* EXERCISE REQUIREMENTS
Copy the lines exactly, starting with the line containing "Who Goes There!, by" and ending with the line containing "[Illustrator: A. I. Keller]".

Records from a data collection:
-------

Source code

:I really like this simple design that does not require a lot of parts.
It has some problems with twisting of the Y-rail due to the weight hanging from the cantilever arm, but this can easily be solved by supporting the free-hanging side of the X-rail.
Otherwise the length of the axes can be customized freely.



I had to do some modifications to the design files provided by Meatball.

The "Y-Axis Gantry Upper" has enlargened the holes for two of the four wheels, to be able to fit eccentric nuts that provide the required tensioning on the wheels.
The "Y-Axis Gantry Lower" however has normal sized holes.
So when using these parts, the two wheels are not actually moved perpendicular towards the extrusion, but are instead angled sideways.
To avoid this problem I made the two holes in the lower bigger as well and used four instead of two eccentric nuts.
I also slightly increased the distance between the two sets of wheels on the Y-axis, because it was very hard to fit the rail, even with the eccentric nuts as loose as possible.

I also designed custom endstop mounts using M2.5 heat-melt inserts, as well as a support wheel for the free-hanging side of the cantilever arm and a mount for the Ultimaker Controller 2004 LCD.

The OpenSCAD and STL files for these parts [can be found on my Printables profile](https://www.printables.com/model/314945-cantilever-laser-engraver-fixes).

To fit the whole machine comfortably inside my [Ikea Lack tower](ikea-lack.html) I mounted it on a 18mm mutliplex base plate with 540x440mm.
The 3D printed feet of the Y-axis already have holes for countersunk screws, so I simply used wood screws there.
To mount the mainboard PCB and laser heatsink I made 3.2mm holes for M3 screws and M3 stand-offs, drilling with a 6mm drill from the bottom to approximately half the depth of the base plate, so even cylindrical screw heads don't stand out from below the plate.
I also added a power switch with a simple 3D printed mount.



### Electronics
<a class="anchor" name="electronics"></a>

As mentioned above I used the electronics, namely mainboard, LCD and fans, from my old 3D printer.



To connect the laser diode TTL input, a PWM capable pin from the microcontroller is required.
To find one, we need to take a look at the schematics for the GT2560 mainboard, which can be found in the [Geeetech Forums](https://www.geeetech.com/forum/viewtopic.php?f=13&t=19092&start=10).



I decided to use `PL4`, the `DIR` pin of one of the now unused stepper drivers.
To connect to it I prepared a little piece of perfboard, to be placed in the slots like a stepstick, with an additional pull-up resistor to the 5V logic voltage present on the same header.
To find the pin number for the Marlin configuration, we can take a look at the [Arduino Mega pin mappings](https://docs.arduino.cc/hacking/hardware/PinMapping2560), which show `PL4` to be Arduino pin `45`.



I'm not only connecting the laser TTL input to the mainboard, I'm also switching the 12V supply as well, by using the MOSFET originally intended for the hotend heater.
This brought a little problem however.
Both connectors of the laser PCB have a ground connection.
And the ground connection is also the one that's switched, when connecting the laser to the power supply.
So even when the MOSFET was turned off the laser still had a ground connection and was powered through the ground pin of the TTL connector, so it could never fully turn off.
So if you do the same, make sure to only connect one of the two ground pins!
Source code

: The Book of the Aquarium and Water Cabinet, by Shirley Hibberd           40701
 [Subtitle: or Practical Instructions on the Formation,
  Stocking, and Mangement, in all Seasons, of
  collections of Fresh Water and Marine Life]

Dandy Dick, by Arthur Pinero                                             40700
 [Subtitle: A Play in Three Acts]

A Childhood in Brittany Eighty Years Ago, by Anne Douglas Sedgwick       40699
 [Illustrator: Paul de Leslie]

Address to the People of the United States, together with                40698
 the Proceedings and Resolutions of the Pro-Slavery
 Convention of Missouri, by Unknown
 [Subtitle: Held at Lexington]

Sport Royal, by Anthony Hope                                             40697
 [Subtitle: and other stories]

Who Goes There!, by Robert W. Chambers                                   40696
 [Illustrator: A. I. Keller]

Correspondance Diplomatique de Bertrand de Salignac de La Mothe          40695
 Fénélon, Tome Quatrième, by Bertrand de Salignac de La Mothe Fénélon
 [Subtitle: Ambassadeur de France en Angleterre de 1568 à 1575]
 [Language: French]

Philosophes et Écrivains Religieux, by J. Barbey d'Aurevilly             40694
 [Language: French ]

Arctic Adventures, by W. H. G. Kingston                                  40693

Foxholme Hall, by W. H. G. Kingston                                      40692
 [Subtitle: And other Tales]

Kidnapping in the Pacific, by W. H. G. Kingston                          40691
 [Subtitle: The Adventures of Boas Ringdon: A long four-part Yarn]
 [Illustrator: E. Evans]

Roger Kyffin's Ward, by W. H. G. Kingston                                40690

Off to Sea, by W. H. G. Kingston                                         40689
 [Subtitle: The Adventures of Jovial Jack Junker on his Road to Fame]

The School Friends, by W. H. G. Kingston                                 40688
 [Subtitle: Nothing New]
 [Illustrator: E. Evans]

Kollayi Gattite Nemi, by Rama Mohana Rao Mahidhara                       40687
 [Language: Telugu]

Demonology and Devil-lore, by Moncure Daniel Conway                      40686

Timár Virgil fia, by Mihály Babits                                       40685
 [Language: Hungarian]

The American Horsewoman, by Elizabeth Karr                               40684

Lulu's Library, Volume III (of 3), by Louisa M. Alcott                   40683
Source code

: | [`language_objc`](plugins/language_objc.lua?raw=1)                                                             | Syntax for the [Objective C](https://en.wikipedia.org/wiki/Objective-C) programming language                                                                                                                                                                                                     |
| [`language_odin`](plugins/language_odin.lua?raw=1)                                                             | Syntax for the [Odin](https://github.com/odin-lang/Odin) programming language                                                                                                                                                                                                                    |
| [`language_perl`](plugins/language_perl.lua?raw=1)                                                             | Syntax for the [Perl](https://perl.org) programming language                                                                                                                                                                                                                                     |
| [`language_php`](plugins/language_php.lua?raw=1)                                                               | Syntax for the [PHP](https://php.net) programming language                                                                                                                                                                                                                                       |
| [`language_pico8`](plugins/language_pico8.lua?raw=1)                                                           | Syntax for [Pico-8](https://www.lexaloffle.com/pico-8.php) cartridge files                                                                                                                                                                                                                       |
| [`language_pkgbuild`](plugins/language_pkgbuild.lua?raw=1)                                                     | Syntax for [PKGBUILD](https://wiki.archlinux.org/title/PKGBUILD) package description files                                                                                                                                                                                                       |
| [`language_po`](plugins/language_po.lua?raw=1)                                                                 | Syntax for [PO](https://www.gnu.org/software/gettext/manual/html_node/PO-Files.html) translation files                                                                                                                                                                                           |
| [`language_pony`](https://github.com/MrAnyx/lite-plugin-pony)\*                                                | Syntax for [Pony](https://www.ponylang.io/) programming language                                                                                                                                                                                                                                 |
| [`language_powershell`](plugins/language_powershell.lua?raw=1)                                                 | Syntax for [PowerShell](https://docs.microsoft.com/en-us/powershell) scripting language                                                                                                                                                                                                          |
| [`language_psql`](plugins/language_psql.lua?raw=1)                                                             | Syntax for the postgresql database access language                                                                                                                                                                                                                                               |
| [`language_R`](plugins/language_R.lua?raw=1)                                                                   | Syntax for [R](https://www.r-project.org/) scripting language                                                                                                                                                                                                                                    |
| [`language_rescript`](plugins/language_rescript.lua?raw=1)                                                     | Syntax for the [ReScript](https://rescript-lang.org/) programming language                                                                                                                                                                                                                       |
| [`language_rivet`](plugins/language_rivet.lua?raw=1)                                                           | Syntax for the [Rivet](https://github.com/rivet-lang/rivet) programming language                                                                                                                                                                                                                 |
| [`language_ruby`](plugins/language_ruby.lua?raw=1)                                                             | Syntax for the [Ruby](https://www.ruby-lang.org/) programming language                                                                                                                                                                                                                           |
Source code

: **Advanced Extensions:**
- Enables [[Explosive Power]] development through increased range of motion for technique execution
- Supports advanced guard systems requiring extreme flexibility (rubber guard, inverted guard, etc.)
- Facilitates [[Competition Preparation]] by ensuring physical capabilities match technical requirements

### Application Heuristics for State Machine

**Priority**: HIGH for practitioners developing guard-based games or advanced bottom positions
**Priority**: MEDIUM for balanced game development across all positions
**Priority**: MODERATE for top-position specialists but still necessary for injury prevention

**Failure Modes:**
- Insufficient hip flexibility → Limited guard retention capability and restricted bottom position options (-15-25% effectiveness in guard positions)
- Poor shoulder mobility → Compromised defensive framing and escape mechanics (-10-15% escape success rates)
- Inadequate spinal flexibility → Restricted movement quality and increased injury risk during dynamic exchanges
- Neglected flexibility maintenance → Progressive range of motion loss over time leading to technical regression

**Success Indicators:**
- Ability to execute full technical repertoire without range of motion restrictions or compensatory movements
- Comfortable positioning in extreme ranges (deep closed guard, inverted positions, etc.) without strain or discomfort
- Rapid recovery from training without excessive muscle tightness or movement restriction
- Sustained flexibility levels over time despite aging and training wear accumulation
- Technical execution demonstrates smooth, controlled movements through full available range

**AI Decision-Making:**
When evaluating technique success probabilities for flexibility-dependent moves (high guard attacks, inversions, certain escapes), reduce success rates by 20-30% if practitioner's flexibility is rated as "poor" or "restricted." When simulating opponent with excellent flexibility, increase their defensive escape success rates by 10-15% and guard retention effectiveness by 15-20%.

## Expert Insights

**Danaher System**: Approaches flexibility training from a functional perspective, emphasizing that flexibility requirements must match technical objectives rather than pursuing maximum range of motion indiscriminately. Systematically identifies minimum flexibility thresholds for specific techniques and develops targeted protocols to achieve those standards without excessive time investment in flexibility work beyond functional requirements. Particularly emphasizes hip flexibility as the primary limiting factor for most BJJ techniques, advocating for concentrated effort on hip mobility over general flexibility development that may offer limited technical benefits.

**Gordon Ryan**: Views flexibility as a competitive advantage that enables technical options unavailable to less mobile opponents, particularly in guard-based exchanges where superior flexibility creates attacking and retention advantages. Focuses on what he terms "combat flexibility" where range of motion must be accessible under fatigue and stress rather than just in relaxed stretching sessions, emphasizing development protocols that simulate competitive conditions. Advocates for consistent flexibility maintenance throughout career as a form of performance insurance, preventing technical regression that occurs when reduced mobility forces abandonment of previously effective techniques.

-------

* RESULT OF THE TASK
Who Goes There!, by Robert W. Chambers                                   40696
 [Illustrator: A. I. Keller]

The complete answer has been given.